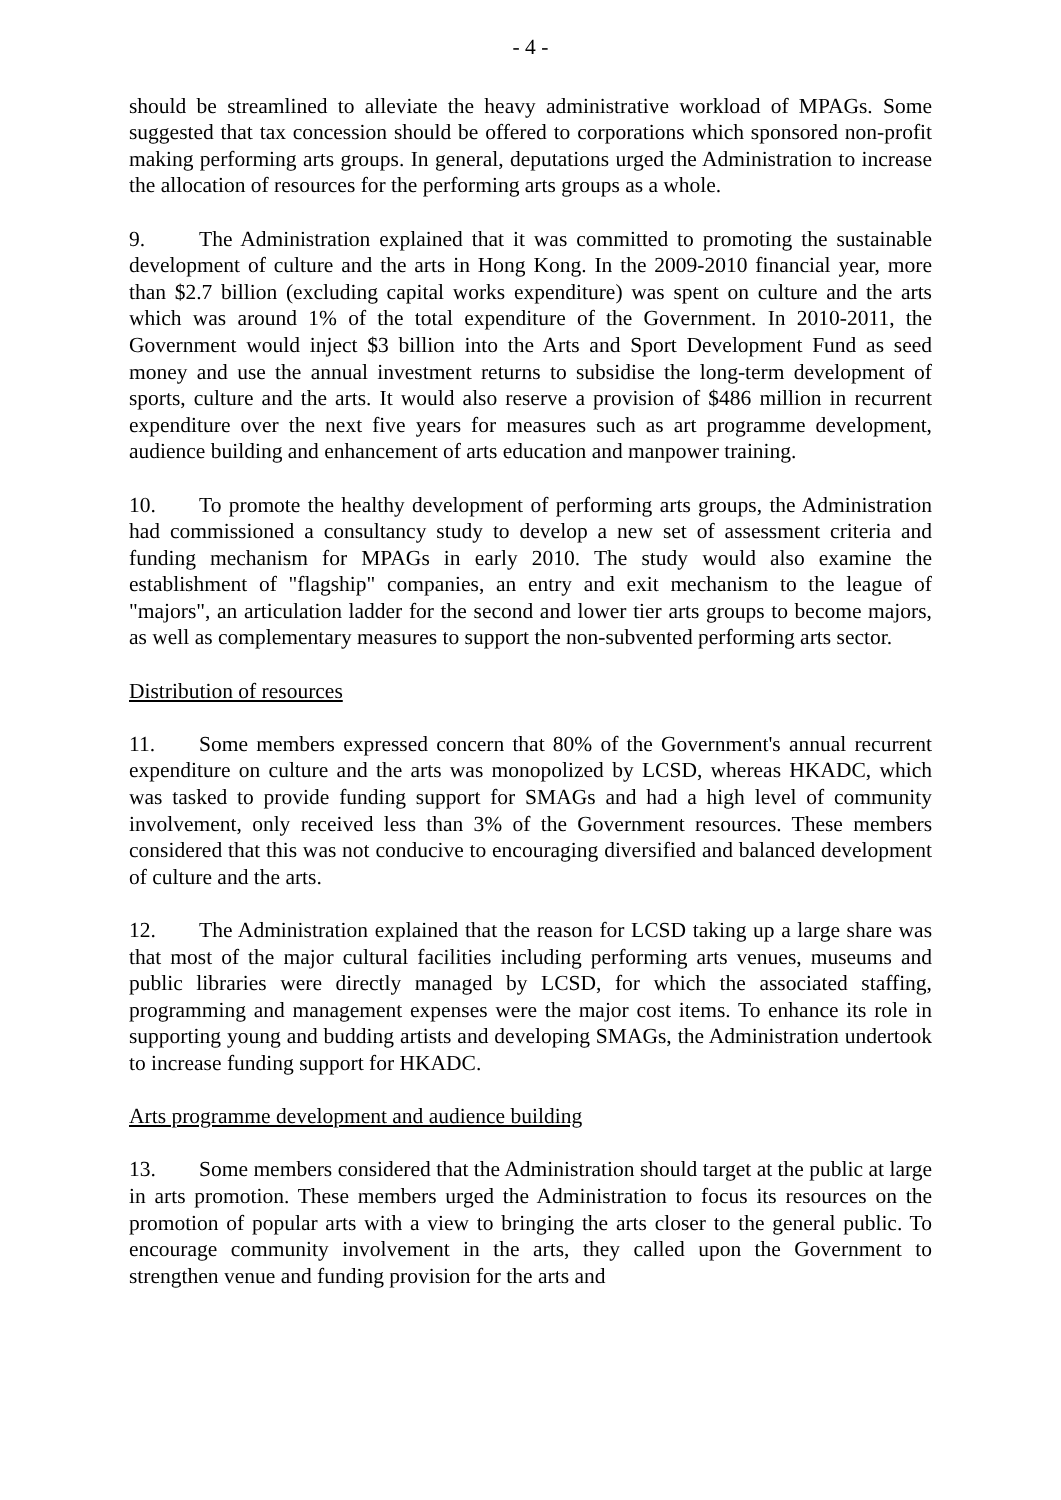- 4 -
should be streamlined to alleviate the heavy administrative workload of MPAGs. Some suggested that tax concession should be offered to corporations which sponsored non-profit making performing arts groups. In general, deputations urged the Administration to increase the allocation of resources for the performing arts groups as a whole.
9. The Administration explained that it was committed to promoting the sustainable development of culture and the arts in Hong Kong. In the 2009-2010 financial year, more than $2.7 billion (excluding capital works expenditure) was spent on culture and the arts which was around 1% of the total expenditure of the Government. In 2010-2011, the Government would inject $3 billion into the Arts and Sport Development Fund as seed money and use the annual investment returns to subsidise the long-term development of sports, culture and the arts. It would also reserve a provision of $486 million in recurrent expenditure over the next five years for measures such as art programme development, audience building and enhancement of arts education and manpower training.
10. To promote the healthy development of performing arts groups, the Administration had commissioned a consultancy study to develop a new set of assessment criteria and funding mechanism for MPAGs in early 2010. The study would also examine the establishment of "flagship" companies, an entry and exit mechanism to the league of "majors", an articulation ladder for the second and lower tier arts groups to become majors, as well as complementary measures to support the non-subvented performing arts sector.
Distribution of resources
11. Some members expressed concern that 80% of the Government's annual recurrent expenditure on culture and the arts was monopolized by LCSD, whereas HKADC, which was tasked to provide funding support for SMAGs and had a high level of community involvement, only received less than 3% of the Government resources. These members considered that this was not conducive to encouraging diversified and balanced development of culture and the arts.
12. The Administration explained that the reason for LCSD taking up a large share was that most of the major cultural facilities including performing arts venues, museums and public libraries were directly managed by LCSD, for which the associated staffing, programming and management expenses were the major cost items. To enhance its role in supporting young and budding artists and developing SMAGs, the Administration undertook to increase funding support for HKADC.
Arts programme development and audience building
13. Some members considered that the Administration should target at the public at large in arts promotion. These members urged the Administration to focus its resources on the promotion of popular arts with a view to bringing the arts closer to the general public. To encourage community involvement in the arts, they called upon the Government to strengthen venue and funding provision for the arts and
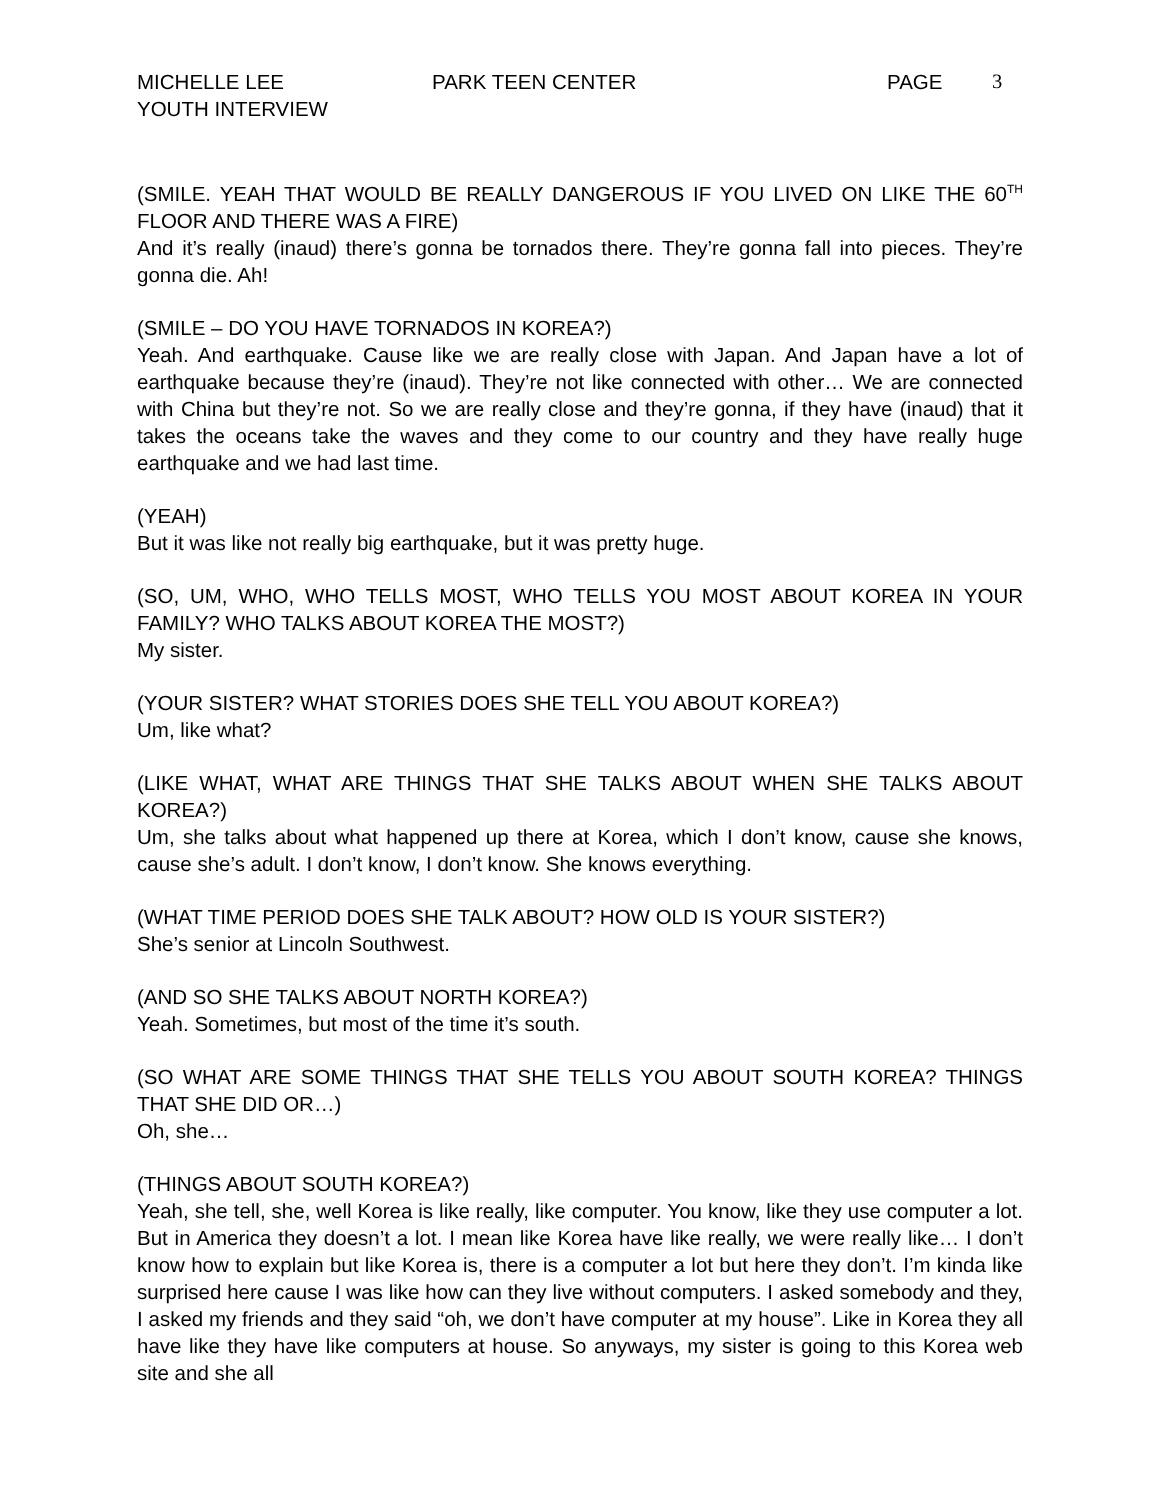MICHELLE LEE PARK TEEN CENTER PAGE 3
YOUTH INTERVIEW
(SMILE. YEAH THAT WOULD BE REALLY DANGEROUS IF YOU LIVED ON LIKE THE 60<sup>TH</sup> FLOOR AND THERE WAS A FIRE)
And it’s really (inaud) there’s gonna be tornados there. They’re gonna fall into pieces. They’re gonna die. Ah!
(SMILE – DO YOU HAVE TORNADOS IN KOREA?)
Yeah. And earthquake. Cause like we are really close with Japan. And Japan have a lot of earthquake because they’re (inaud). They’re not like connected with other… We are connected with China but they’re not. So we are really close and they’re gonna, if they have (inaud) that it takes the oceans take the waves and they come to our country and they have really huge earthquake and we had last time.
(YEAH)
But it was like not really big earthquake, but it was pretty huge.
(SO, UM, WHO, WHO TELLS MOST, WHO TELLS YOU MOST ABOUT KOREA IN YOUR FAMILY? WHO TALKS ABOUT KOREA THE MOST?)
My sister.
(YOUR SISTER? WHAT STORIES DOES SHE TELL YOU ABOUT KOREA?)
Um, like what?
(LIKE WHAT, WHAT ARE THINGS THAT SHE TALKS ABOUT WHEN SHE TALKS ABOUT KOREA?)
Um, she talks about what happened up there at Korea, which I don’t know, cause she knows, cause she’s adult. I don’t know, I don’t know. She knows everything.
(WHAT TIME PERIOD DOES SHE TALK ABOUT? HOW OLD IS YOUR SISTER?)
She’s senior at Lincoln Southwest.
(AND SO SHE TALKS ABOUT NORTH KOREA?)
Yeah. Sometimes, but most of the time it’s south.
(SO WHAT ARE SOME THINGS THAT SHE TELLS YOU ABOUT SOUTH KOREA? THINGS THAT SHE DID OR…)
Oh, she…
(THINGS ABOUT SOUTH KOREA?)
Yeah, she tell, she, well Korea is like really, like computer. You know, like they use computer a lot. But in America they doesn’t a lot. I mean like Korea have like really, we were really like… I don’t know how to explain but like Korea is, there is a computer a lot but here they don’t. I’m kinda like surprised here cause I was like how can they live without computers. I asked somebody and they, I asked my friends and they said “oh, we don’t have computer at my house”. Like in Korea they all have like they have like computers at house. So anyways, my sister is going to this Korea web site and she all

+--

Using the listing, copy every line where the word "THINGS" shows up.

(LIKE WHAT, WHAT ARE THINGS THAT SHE TALKS ABOUT WHEN SHE TALKS ABOUT KOREA?)
(SO WHAT ARE SOME THINGS THAT SHE TELLS YOU ABOUT SOUTH KOREA? THINGS THAT SHE DID OR…)
(THINGS ABOUT SOUTH KOREA?)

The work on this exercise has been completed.